PATIENT satisfaction, balancing the budget, and staffing are major challenges for the health district in the next three years according to health professionals.
Launching the 2013-2016 strategic health plan for Western Local Health District yesterday chief executive Scott McLachlan said the plan means developing more services and closing the gaps in inequity of provision of health services, particularly for Aboriginal people.
He said, it is a balancing act to stay within the region’s allocated budget of more than $750 million each year and meet community expectations in the provision of health care.
Mr McLachlan said the WLHD will be involved in a closely monitored process of ensuring there is no duplication of services in the region which could lead to a budget blowout.

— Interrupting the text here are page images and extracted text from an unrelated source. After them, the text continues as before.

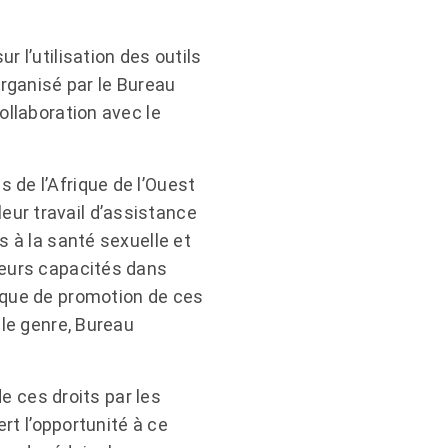
 l’utilisation des outils
organisé par le Bureau
ollaboration avec le
 de l’Afrique de l’Ouest
ur travail d’assistance
s à la santé sexuelle et
leurs capacités dans
ique de promotion de ces
ale genre, Bureau
de ces droits par les
ert l’opportunité à ce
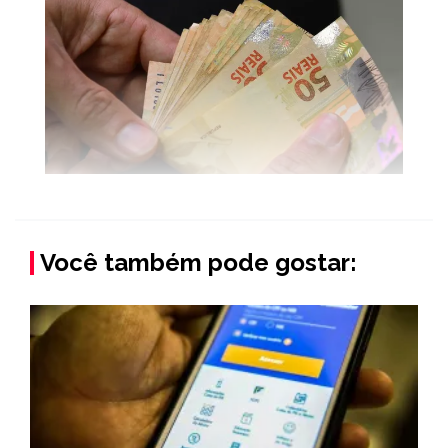
Você também pode gostar:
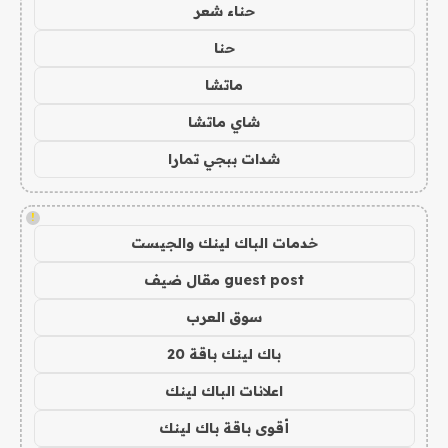
حناء شعر
حنا
ماتشا
شاي ماتشا
شدات ببجي تمارا
!
خدمات الباك لينك والجيست
guest post مقال ضيف
سوق العرب
باك لينك باقة 20
اعلانات الباك لينك
أقوى باقة باك لينك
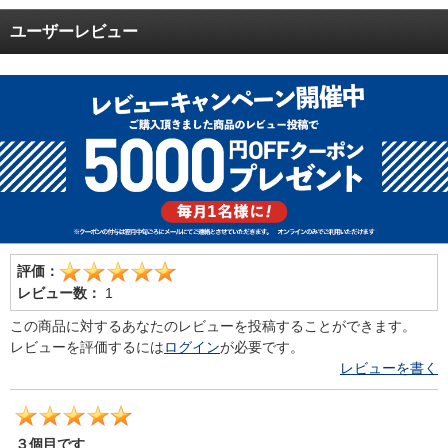
ユーザーレビュー
評価：
レビュー数：
1
この商品に対するあなたのレビューを投稿することができます。
レビューを評価するには
ログイン
が必要です。
レビューを書く
３個目です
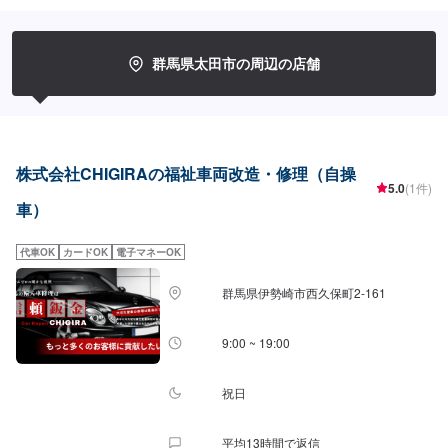
守るため、定期点検を実施しております。車検のお見積りは無料で行います
ので、お気軽にお問い合わせください。ブレーキパッドの交換や車内のクリ
ーニングまで、幅広いサービスを手掛けております。太田の地域密着で、ア
フターフォローにも素早く対応します。お客様に喜んでいただける的確なア
群馬県太田市の周辺の店舗
ドバイスを心掛けております。--------------------------------------------------【1】オ
ファーにてお問い合わせ【2】お見積り【3】お見積りにご納得いただければ
作業開始【4】仕上がり次第納車-----納期について-----納期は要相談となりま
す。納期は前後する場合がございます。予め、ご了承ください。-----代車につ
いて-----無料の代車をご用意しています。お車の作業中は代車をご利用くださ
い。※代車の燃料代はお客様にご負担いただいております。-----ご来店時の注
株式会社CHIGIRAの福祉車両改造・修理（自操
意、受付方法-----当工場は太田桐生インターチェンジから５分入庫の際はお気
5.0
(1件)
をつけてお越しください。駐車スペースは工場前の空いているスペースに駐
車）
車してください。受付はスタッフへ「メンテモで予約しました」とお伝えく
ださい。ご案内いたします。【定休日・営業時間】定休日：日曜日営業時
代車OK
カードOK
電子マネーOK
間：9:00~19:00
群馬県伊勢崎市西久保町2-161
9:00 ~ 19:00
祝日
平均13時間で返信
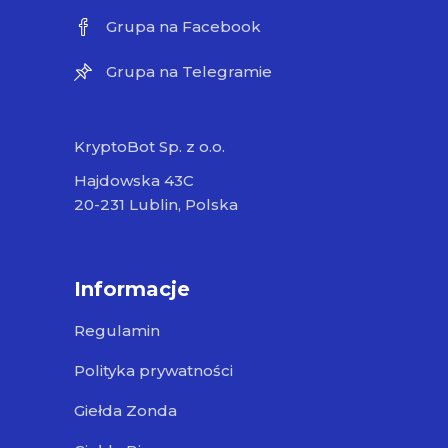
Grupa na Facebook
Grupa na Telegramie
KryptoBot Sp. z o.o.
Hajdowska 43C
20-231 Lublin, Polska
Informacje
Regulamin
Polityka prywatności
Giełda Zonda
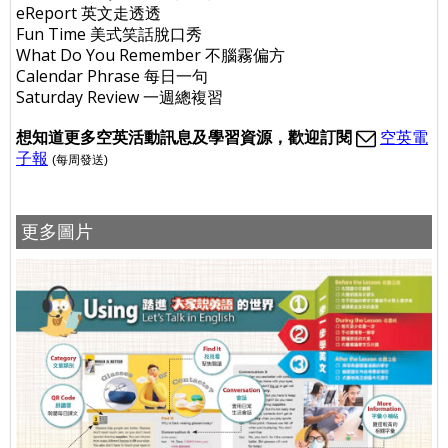
eReport 英文走透透
Fun Time 美式笑話脫口秀
What Do You Remember 不腦霧偏方
Calendar Phrase 每日一句
Saturday Review 一週總複習
想
知道更多空英活動訊息及學習資源，歡迎訂閱
空英電
子報
(每周發送)
更多圖片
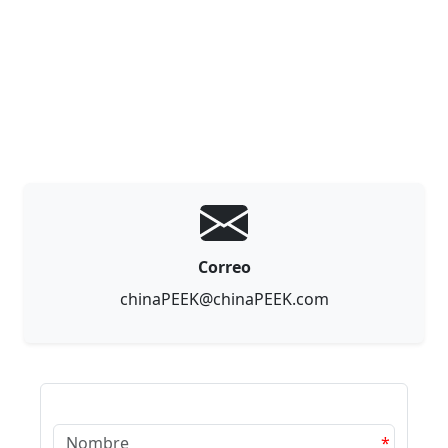
Correo
chinaPEEK@chinaPEEK.com
*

“We delivered a deficit of $19.5 million for the 2012/2013 years after budgeting for a break-even result,” he said.
He said a major focus in the three years will also be on Aboriginal health services
“Aboriginal people have a shorter life expectancy and premature mortality and I have to say these statistics are something that keep me awake at night,” he said.
Mr McLachlan went on to say utilising smaller hospitals in the region for less acute patients will ensure the survival of the major facilities and provide services closer to home.
Member for Orange Andrew Gee said yesterday’s launch was a landmark with a definitive plan for the WLHD for the next three years and he congratulated all those who have been involved in the hard work associated with compiling the plan.
“This is the first time we have seen a strategic health services plan, ” he said.
However head of the Orange Medical Staff Council representing clinicians Dr Ruth Arnold said it was disappointing clinicians, and other staff members at the coalface in hospitals, who have been involved in the preparation of the plan had received no feedback and in fact had not been given access to the plan before the media and its launch yesterday.
“It is disappointing because we have been given no feedback or access to a draft plan,” she said.
Molong general practitioner an chairman of the Western NSW Local Health District board Dr Robin Williams said using smaller hospitals such as Molong for patients who did not require acute care will be the way forward for health care in the region to free up beds in major referral hospitals and treat patients closer to home.
He said some patients transferred to Molong hospital had provided feedback to the health service.
“We have been told it has a homely atmosphere,” he said.
However he said patients and their families should be assured a 24-hour service is provided by doctors for patients including palliative care patients at smaller hospitals like Molong.